■ Given text:
• • • • •

[LTC] Setup a subset of TorchBench for the current implementation #65386

alanwaketan · 2021-09-21T01:41:55Z

This is the umbrella to keep track of the status of setting up a subset of TorchBench for the current implementation. For more detailed information, please refer to this document.

Objectives of this task includes:

Setup a testbed for prototyping. (AWS GPU Cluster)
Setup on-demand PR CI for the actual low-noise A/B testing. ([LTC] Turn on LTC on TorchBench on-demand PR CI #64863, #456)
Collect a subset. (Initial Benchmark for LTC)
Run the subset with CPU lazy device and figure out some numbers. ([LTC] Turn on LTC on TorchBench on-demand PR CI #64863)
Run the subset with CPU lazy device and figure out missing operators.
[Optional] Enhance TorchBench with LTC metrics.

CC @wconstab.

alanwaketan · 2021-09-23T09:03:18Z

To figure out missing operators, we can use lazy_tensor_core.debug.metrics.counter_names().

• • • • •

■ Dataset content:
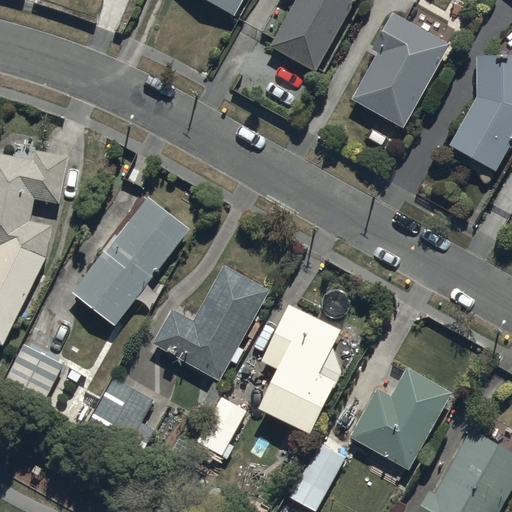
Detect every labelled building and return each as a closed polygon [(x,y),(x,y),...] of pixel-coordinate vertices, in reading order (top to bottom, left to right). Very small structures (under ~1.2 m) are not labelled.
[(203,0),(233,16),(242,0),(203,0)] [(277,34),(269,46),(315,72),(356,0),(296,0),(286,18),(284,17),(275,33),(277,34)] [(376,53),(350,100),(404,129),(450,45),(391,13),(371,50),(376,53)] [(476,98),(448,145),(496,171),(511,142),(511,56),(476,57),(476,98)] [(0,153),(0,345),(4,347),(47,259),(54,226),(31,222),(35,199),(60,204),(69,158),(34,151),(33,160),(0,153)] [(145,197),(72,294),(114,326),(189,231),(145,197)] [(171,309),(152,343),(219,382),(230,363),(234,365),(243,350),(238,348),(270,292),(224,265),(192,320),(171,309)] [(278,370),(258,410),(310,436),(341,372),(332,350),(342,332),(289,306),(261,362),(278,370)] [(46,401),(64,366),(25,346),(7,381),(46,401)] [(377,389),(349,437),(408,471),(452,394),(406,368),(390,396),(377,389)] [(141,423),(154,400),(114,379),(87,427),(140,456),(154,430),(141,423)] [(221,398),(197,442),(221,456),(246,412),(221,398)] [(429,490),(417,511),(497,511),(511,486),(511,454),(468,430),(434,493),(429,490)] [(287,496),(316,511),(345,458),(317,443),(287,496)]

• • • • •

■ Exercise directions: In the TorchBench issue, what can be used to figure out missing operators? Answer from the TorchBench issue alone.

■ Result of this task: lazy_tensor_core.debug.metrics.counter_names()